**Dokumentabschnitt**
+ + + +
Dass der Anbieter des sozialen Netzwerkes nur einen zentralen Server verwendet, hat seinen Grund im Geschäftsmodell des Anbieters. Das Geschäftsmodell dieser Netzwerke ist nicht , dem Nutzer Funktionalität zur Verfügung zu stellen. Das Geschäftsmodell ist vielmehr, aus den Aktivitäten der Nutzer und den von ihnen auf den Server geladenen Inhalten möglichst viele Daten abzuleiten und diese Daten, insbesondere für personalisierte Werbung , zu verkaufen. Der Nutzer bezahlt mit seinen persönlichen Daten, aus den Daten werden Waren. Dass das Geschäftsmodell erfolgreich sein kann, belegen die Gewinne von Facebook oder google ; twitter tut sich da noch etwas schwer. Das Geschäftsmodell funktioniert am mit dem geringsten Aufwand mit einer zentralisierten Struktur, die allerdings den Nachteil hat, ein sehr attraktives Ziel für Angriffe oder Überwachung zu sein. Es ist also nicht überraschend, dass immer wieder Millionen von Daten aus diesen zentralisierten Strukturen abgegriffen werden. Ein weiterer Nachteil ist, dass nur der Betreiber darüber entscheidet, ob das Angebot fortgesetzt wird. Bringt es oder eine seiner Teilfunktionen nicht den erwarteten Gewinn, kann das Angebot (ohne Vorwarnung) eingestellt werden. Die Daten der Nutzer sind in der Regel verloren.
+ + + +
**Bereitgestelltes Material**
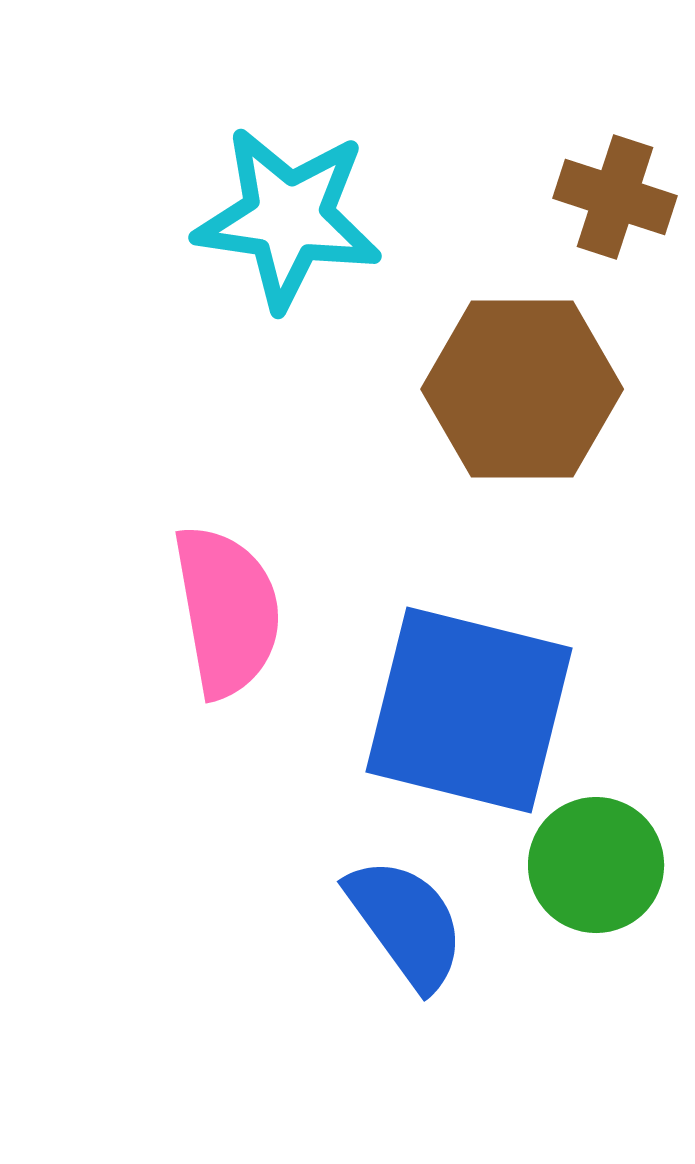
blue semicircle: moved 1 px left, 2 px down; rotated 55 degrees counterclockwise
+ + + +
**Ihre Aufgabe**
Setzen Sie den Text über das Geschäftsmodell zentral betriebener sozialer Netzwerke im Anschluss an seinen letzten Satz fort.

**Ergebnis unten**
Ein soziales Netzwerk ist umso attraktiver und erfolgreicher, je mehr Nutzer es hat. Je größer das Netzwerk ist, desto schwieriger oder unangenehmer wird es für den Nutzer, das Netzwerk zu verlassen: „Alle meine Freunde und Bekannte sind doch dort!“. Beispiele belegen allerdings, dass man sich nicht darauf verlassen sollte. Spricht noch jemand von MySpace, SchülerVZ oder StudiVZ? Der nächste Hype kann dazu führen, dass das genutzte soziale Netzwerk in kurzer Zeit zusammenbricht .

Brauchen wir also Alternativen zu Facebook und Co.? Ja , wenn wir die umfassende Sammlung von Daten, Werbung und die Einfallstore für Überwachung und Cyber-Angriffe loswerden wollen.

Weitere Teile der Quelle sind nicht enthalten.